RECORDS SHOWN:
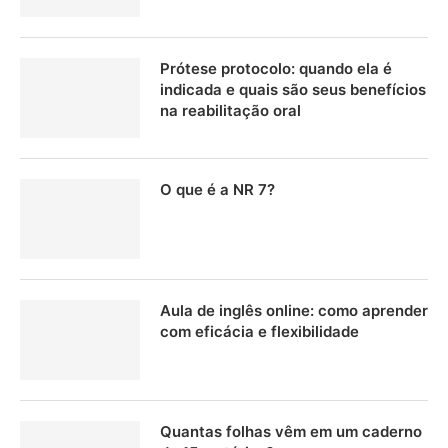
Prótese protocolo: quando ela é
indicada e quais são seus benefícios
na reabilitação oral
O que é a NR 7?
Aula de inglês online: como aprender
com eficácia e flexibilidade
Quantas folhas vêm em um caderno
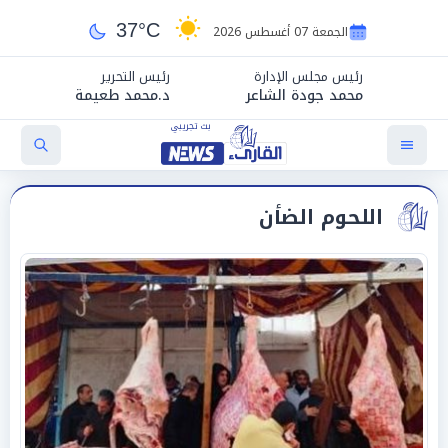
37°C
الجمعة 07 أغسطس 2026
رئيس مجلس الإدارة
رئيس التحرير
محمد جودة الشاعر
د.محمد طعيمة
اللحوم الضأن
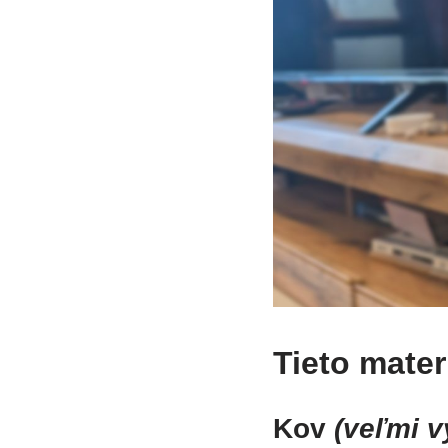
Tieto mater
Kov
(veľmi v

==

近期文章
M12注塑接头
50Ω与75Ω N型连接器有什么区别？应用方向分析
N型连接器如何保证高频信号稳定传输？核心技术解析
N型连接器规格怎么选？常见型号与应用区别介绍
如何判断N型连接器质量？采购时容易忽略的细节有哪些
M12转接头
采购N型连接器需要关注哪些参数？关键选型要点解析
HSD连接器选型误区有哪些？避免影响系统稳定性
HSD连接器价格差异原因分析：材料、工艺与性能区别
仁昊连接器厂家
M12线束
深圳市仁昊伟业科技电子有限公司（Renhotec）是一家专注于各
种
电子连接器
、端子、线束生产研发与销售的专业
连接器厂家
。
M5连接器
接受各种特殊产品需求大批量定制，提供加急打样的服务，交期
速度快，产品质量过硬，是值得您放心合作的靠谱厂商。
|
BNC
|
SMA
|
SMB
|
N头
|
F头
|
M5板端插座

WHAT TO DO:
Reproduce verbatim the lines of the entries from the line containing "Prótese protocolo: quando ela é" through the line containing "Quantas folhas vêm em um caderno", including both of those lines.

WRITTEN ANSWER:
Prótese protocolo: quando ela é
indicada e quais são seus benefícios
na reabilitação oral
O que é a NR 7?
Aula de inglês online: como aprender
com eficácia e flexibilidade
Quantas folhas vêm em um caderno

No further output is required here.